Sum Inventory - codepath/compsci_guides GitHub Wiki
Unit 8 Session 1 Advanced (Click for link to problem statements)
Problem Highlights
- 💡 Difficulty: Easy
- ⏰ Time to complete: 10 mins
- 🛠️ Topics: Binary Tree, Tree Traversal, Recursion
1: U-nderstand
Understand what the interviewer is asking for by using test cases and questions about the problem.
- Established a set (2-3) of test cases to verify their own solution later.
- Established a set (1-2) of edge cases to verify their solution handles complexities.
- Have fully understood the problem and have no clarifying questions.
- Have you verified any Time/Space Constraints for this problem?
- What does each node in the binary tree represent?
- Each node represents the current stock of a flower variety in the store.
- How should the function behave if the tree is empty?
- The function should return 0 if the tree is empty.
HAPPY CASE
Input: Binary tree with nodes [45, 12, 10, 20, 1, 15]
Output: 106
Explanation: The sum of all nodes is 45 + 12 + 10 + 20 + 1 + 15 = 106.
EDGE CASE
Input: Binary tree with only one node [50]
Output: 50
Explanation: The tree has only the root, so the sum is 50.
2: M-atch
Match what this problem looks like to known categories of problems, e.g. Linked List or Dynamic Programming, and strategies or patterns in those categories.
For Tree Summation problems, we want to consider the following approaches:
- Binary Tree Traversal: Traverse the tree to calculate the sum of all nodes.
- Recursion: Use recursion to sum the values of the nodes by summing the values of each subtree.
3: P-lan
Plan the solution with appropriate visualizations and pseudocode.
General Idea: Traverse the tree recursively, summing the values of each node by adding the sum of the left subtree and the right subtree.
1) If the current node is None, return 0.
2) Recursively calculate the sum of the left subtree.

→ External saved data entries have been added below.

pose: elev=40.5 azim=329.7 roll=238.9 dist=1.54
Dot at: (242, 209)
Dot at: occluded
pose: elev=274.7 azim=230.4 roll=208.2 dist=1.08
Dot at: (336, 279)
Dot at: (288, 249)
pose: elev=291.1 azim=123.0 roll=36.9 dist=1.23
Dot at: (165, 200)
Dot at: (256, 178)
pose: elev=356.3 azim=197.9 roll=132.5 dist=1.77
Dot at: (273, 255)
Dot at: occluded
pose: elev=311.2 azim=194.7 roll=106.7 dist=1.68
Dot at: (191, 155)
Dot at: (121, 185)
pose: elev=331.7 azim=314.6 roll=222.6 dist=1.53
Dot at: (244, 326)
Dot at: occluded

3) Recursively calculate the sum of the right subtree.
4) The sum of the current node is its value plus the sum of the left and right subtrees.
5) Return the sum of the tree rooted at the current node.
⚠️ Common Mistakes
- Not correctly handling the base case where the tree is empty.
- Forgetting to include the current node's value in the total sum.
4: I-mplement
Implement the code to solve the algorithm.
class TreeNode:
def __init__(self, value, left=None, right=None):
self.val = value
self.left = left
self.right = right
def sum_inventory(root):
if root is None:
return 0
# Recursive case: calculate the sum of left and right subtrees
left_sum = sum_inventory(root.left)
right_sum = sum_inventory(root.right)
# The sum of the tree rooted at the current node
return root.val + left_sum + right_sum
5: R-eview
Review the code by running specific example(s) and recording values (watchlist) of your code's variables along the way.
- Test with the examples given:
- Input 1: Binary tree with nodes [45, 12, 10, 20, 1, 15]
- Expected Output: 106
- Input 2: Binary tree with only one node [50]
- Expected Output: 50
- Verify that the outputs match the expected results.
6: E-valuate
Evaluate the performance of your algorithm and state any strong/weak or future potential work.
Assume N
represents the number of nodes in the binary tree.
- Time Complexity:
O(N)
because the algorithm visits each node once. - Space Complexity:
O(H)
whereH
is the height of the tree, due to the recursive call stack.